Illustration: Fig. 26.]
In the Victoria and Albert Museum there is a white linen dress[1]
daintily embroidered in chain stitch. It is an excellent example of a
kind of design suitable to this stitch; the leaves and flowers are
carried out in lines of chain stitch following the outline, and in these
lines use is made of strongly contrasting colour to both show up the
form better, and also decorate it. The leaf in fig. 28 is in style
somewhat similar to this, and is intended to be carried out in two
distinct colours.
[Illustration: Fig. 27.]
[Illustration: Fig. 28.]
Chain stitches can be worked singly; they are used in this way as a
powdering over a background. Sometimes they may be seen conventionally
suggesting the small feathers on the shoulder of a bird's wing by being
dotted over it at regular intervals. Fig. 29 shows how they might be
used to carry out a tiny flower, five separate stitches represent the
petals, and two more the leaves at the base; this is a simpler and more
satisfactory method than to attempt very minute forms with satin
stitches.
[Illustration: Fig. 29.]
The common chain makes a particularly neat border stitch taken in zigzag
fashion. To work this (fig. 30)--Trace two parallel lines on the
material and work the chain across from side to side at an angle of 45 deg.

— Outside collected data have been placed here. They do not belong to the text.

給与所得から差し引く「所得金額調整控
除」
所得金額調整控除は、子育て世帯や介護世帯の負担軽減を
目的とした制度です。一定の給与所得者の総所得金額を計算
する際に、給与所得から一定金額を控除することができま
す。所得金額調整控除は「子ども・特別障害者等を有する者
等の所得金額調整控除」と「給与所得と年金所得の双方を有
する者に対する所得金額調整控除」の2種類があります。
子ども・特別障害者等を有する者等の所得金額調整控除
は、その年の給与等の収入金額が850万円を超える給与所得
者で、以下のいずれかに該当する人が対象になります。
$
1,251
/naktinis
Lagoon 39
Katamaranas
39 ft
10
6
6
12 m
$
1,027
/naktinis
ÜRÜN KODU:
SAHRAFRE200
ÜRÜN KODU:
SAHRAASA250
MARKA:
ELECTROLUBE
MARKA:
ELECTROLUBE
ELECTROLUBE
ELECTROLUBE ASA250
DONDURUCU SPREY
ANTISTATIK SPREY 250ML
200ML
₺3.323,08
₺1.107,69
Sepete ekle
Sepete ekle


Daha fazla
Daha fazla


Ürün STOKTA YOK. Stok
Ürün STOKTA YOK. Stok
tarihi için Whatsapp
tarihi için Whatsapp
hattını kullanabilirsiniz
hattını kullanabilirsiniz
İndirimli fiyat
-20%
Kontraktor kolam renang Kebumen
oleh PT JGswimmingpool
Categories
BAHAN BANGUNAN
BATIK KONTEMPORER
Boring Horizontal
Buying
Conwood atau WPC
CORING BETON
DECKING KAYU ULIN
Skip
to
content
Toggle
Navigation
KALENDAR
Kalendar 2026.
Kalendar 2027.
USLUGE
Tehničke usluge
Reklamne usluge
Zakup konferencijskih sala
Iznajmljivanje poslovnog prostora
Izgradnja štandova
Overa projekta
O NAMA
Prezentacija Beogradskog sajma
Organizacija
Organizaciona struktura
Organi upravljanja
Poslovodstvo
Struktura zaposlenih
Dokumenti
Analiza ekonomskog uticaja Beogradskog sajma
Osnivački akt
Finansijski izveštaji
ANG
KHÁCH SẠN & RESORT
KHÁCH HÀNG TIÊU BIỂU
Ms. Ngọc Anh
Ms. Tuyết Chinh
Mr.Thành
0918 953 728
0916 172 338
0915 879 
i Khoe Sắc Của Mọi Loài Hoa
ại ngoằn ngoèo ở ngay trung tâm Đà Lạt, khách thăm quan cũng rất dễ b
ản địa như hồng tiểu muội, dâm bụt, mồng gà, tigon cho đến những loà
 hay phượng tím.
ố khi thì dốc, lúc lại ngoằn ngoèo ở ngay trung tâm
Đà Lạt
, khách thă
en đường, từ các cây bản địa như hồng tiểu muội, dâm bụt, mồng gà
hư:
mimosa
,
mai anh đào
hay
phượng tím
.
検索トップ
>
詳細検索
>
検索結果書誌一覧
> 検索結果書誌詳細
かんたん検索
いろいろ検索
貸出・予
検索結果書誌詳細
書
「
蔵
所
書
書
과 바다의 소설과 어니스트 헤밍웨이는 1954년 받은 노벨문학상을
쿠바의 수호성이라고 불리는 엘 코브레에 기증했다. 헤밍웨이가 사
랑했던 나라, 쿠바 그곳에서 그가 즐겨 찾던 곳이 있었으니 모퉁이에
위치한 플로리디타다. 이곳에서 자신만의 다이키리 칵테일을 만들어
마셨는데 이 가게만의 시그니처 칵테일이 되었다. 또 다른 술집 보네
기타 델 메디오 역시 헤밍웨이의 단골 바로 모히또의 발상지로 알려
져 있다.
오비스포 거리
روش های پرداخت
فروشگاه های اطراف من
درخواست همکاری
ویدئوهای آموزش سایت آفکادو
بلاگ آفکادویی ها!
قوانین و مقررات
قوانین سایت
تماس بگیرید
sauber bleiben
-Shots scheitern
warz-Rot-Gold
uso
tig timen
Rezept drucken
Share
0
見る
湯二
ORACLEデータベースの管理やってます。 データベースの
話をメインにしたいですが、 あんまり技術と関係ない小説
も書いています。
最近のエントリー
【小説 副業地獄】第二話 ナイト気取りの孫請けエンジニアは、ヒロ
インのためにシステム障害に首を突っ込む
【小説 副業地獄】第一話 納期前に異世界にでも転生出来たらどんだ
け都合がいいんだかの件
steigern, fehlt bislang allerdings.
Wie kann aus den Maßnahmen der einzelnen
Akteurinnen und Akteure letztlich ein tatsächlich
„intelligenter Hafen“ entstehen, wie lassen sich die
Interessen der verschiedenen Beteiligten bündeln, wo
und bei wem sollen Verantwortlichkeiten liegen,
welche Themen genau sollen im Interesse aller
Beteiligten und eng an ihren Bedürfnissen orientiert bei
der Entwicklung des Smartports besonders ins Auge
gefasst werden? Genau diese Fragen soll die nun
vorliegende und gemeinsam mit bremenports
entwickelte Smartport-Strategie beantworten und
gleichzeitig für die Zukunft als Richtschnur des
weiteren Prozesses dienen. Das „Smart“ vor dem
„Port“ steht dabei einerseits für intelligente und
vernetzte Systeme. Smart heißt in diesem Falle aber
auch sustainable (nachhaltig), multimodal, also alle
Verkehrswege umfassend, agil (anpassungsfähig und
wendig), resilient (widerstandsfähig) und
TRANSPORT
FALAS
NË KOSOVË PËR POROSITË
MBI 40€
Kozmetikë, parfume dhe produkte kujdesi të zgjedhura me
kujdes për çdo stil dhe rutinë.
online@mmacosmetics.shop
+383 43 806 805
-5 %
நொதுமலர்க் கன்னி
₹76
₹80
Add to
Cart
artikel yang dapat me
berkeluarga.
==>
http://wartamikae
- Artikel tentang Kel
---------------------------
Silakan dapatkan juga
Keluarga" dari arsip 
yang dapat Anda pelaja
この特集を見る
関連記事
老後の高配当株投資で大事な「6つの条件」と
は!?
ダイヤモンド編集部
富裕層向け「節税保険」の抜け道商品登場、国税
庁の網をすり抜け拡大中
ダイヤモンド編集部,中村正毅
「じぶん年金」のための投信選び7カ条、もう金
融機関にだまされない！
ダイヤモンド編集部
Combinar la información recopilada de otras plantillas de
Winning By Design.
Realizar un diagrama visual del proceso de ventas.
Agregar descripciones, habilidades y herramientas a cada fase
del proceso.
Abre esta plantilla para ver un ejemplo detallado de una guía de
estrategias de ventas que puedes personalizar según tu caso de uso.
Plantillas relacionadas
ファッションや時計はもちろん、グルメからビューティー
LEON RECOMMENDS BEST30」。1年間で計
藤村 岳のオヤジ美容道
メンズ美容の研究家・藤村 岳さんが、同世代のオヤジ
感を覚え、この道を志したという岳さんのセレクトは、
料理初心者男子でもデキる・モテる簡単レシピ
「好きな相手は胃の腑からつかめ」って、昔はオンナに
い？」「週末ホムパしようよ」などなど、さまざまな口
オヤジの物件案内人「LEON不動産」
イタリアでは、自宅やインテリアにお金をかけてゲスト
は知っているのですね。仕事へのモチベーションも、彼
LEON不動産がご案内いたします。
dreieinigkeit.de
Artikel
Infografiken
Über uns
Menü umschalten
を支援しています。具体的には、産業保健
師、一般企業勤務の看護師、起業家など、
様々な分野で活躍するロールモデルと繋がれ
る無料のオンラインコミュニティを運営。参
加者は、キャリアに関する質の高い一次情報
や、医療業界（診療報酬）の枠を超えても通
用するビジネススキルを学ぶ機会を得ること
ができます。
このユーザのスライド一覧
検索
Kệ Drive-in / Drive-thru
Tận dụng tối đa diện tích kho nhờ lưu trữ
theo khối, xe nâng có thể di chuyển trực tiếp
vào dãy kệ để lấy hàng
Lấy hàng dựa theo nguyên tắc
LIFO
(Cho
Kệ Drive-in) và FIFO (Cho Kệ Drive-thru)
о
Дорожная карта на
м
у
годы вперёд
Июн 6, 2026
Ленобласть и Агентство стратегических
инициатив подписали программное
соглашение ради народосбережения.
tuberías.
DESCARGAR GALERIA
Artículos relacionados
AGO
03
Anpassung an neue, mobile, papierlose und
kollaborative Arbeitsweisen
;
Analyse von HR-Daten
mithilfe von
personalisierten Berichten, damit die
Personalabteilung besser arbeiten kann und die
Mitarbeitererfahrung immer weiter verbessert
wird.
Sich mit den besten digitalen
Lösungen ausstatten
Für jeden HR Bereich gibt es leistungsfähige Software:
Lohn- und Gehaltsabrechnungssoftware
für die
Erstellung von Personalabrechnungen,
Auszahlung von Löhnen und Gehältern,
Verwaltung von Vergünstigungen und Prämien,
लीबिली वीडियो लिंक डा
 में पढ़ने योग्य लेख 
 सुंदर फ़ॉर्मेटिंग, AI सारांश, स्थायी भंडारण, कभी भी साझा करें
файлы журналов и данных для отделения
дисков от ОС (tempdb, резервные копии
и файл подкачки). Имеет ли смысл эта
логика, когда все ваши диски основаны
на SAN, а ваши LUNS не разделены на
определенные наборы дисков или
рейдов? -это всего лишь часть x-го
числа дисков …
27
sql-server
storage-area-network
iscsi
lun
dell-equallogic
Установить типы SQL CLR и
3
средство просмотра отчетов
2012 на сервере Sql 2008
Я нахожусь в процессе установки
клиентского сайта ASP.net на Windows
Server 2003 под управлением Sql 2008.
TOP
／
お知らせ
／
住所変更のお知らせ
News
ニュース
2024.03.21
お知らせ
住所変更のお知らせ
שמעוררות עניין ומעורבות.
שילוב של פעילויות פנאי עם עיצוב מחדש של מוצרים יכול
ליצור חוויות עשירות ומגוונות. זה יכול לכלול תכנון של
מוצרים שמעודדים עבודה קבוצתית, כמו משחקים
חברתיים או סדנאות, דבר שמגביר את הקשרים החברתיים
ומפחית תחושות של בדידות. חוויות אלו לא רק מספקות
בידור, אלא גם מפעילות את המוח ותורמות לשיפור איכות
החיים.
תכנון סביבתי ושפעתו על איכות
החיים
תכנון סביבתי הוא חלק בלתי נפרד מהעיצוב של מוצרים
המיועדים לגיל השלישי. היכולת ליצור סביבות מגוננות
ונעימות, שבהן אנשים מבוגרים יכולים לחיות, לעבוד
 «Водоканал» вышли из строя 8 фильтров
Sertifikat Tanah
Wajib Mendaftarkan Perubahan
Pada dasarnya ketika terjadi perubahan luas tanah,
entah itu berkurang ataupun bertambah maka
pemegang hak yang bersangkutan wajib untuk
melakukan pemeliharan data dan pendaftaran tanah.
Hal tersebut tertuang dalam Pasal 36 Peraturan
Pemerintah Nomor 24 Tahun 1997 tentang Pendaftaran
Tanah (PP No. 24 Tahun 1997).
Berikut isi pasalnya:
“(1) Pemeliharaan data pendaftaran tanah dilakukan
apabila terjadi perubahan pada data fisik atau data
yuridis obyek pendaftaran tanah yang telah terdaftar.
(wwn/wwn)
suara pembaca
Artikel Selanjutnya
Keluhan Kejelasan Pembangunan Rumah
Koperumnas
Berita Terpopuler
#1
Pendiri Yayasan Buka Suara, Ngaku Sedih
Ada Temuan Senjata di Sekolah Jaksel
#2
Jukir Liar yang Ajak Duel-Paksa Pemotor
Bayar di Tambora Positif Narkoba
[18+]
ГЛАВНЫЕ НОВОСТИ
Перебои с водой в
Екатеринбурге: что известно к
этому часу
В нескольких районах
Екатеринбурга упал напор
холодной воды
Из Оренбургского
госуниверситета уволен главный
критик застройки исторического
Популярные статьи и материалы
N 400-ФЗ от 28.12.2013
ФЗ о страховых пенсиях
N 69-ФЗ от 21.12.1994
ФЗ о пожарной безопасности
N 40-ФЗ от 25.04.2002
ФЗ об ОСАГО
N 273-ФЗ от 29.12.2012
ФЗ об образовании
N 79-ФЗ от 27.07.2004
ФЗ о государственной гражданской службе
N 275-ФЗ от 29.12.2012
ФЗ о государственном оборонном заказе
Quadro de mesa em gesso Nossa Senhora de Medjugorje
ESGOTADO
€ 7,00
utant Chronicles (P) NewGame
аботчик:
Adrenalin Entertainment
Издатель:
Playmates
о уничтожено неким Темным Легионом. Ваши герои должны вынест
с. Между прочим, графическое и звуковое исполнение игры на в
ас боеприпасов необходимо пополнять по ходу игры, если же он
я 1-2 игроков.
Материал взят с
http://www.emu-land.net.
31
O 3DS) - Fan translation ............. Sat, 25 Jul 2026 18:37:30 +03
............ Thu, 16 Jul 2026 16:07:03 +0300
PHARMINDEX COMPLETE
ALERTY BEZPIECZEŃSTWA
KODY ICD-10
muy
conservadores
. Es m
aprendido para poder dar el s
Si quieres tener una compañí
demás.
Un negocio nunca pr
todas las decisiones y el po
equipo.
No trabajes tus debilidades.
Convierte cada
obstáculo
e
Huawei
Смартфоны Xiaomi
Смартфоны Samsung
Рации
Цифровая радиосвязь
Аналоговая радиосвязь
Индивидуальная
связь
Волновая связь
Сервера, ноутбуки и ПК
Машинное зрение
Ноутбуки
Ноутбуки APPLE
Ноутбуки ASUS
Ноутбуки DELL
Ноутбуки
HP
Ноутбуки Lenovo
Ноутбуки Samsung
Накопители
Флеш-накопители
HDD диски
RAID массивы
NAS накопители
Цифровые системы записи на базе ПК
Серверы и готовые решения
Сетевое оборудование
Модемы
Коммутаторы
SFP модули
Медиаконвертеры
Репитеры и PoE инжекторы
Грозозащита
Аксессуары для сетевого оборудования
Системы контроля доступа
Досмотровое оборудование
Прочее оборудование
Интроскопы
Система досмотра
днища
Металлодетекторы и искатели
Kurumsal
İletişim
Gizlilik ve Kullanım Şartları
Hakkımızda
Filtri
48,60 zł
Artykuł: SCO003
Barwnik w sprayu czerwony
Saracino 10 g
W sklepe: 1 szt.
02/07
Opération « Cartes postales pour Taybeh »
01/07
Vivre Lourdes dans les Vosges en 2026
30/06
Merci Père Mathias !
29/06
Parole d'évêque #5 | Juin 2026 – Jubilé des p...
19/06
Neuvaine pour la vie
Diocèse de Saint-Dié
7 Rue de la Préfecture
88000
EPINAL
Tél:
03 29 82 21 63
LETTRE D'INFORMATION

to the traced lines. For further security it is well to catch down the
end of the stitch just completed with the needle as it commences the
following one. The line can be further decorated by placing a French
knot, perhaps in a contrasting colour, in each little triangular space
left by working the stitch.
[Illustration: Fig. 30.]
[Illustration: Fig. 31.]
There is an ingenious method of working ordinary chain stitch in a
chequering of two colours (fig. 31). It is quite simple to work. Thread
a needle with two different coloured threads, commence the chain stitch
in the usual way until the thread has to be placed under the point of
the needle for forming the loop. Place only one of the two threads
underneath, leaving the other on one side out of the way, then draw the
needle and thread through over the one held down. A chain stitch will
have been formed with the thread that was looped under the needle. For
the next stitch, the alternate thread is placed under, and so on, taking
each thread in turn. The thread not in use each time usually requires a
little adjustment to make it entirely disappear from the surface.